» **Text-based design files**
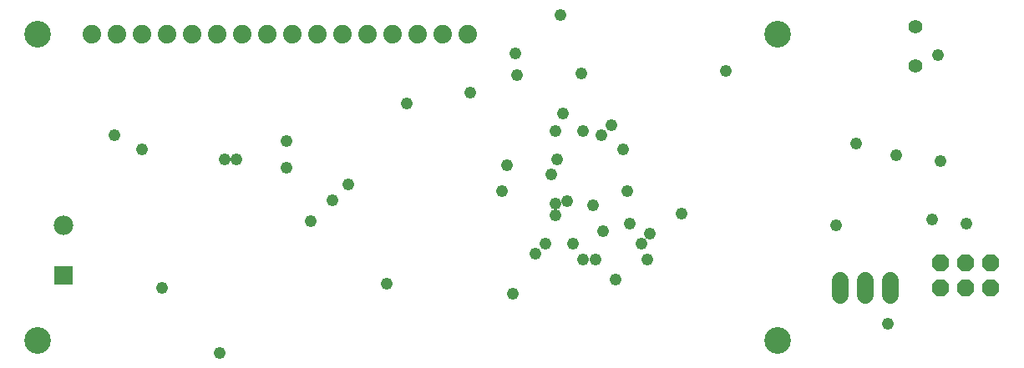
<source format=gbs>
G75*
G70*
%OFA0B0*%
%FSLAX24Y24*%
%IPPOS*%
%LPD*%
%AMOC8*
5,1,8,0,0,1.08239X$1,22.5*
%
%ADD10C,0.1064*%
%ADD11C,0.0740*%
%ADD12OC8,0.0680*%
%ADD13C,0.0680*%
%ADD14R,0.0780X0.0780*%
%ADD15C,0.0780*%
%ADD16C,0.0552*%
%ADD17C,0.0480*%
D10*
X002168Y002079D03*
X031695Y002079D03*
X031695Y014284D03*
X002168Y014284D03*
D11*
X004333Y014284D03*
X005333Y014284D03*
X006333Y014284D03*
X007333Y014284D03*
X008333Y014284D03*
X009333Y014284D03*
X010333Y014284D03*
X011333Y014284D03*
X012333Y014284D03*
X013333Y014284D03*
X014333Y014284D03*
X015333Y014284D03*
X016333Y014284D03*
X017333Y014284D03*
X018333Y014284D03*
X019333Y014284D03*
D12*
X038181Y005181D03*
X039181Y005181D03*
X040181Y005181D03*
X040181Y004181D03*
X039181Y004181D03*
X038181Y004181D03*
D13*
X036181Y004481D02*
X036181Y003881D01*
X035181Y003881D02*
X035181Y004481D01*
X034181Y004481D02*
X034181Y003881D01*
D14*
X003181Y004681D03*
D15*
X003181Y006681D03*
D16*
X037181Y013016D03*
X037181Y014591D03*
D17*
X038101Y013461D03*
X029621Y012821D03*
X025061Y010661D03*
X023941Y010421D03*
X024661Y010261D03*
X025541Y009701D03*
X022901Y009301D03*
X022671Y008706D03*
X020901Y009061D03*
X020681Y008021D03*
X022821Y007541D03*
X023301Y007621D03*
X022821Y007061D03*
X024341Y007461D03*
X025711Y008021D03*
X027861Y007141D03*
X026581Y006341D03*
X026261Y005941D03*
X024741Y006421D03*
X025781Y006741D03*
X023541Y005941D03*
X022421Y005941D03*
X022021Y005541D03*
X023941Y005301D03*
X024421Y005301D03*
X025221Y004501D03*
X026501Y005301D03*
X021141Y003941D03*
X016101Y004341D03*
X013061Y006821D03*
X013931Y007681D03*
X014556Y008306D03*
X012101Y008981D03*
X010101Y009301D03*
X009621Y009301D03*
X012101Y010021D03*
X016901Y011541D03*
X019436Y011966D03*
X021306Y012681D03*
X021221Y013541D03*
X023861Y012741D03*
X023141Y011141D03*
X022821Y010421D03*
X034021Y006661D03*
X037861Y006901D03*
X039221Y006741D03*
X038181Y009221D03*
X036421Y009461D03*
X034821Y009941D03*
X023041Y015071D03*
X006341Y009701D03*
X005221Y010261D03*
X007141Y004171D03*
X009431Y001556D03*
X036101Y002741D03*
M02*

</source>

» **ABOUT THIS EXERCISE**
Your answer should be the lines above, from the line containing "X026581Y006341D03*" up to and including the line containing "X013931Y007681D03*", reproduced exactly and with nothing else.

» **SOLVED EXERCISE**
X026581Y006341D03*
X026261Y005941D03*
X024741Y006421D03*
X025781Y006741D03*
X023541Y005941D03*
X022421Y005941D03*
X022021Y005541D03*
X023941Y005301D03*
X024421Y005301D03*
X025221Y004501D03*
X026501Y005301D03*
X021141Y003941D03*
X016101Y004341D03*
X013061Y006821D03*
X013931Y007681D03*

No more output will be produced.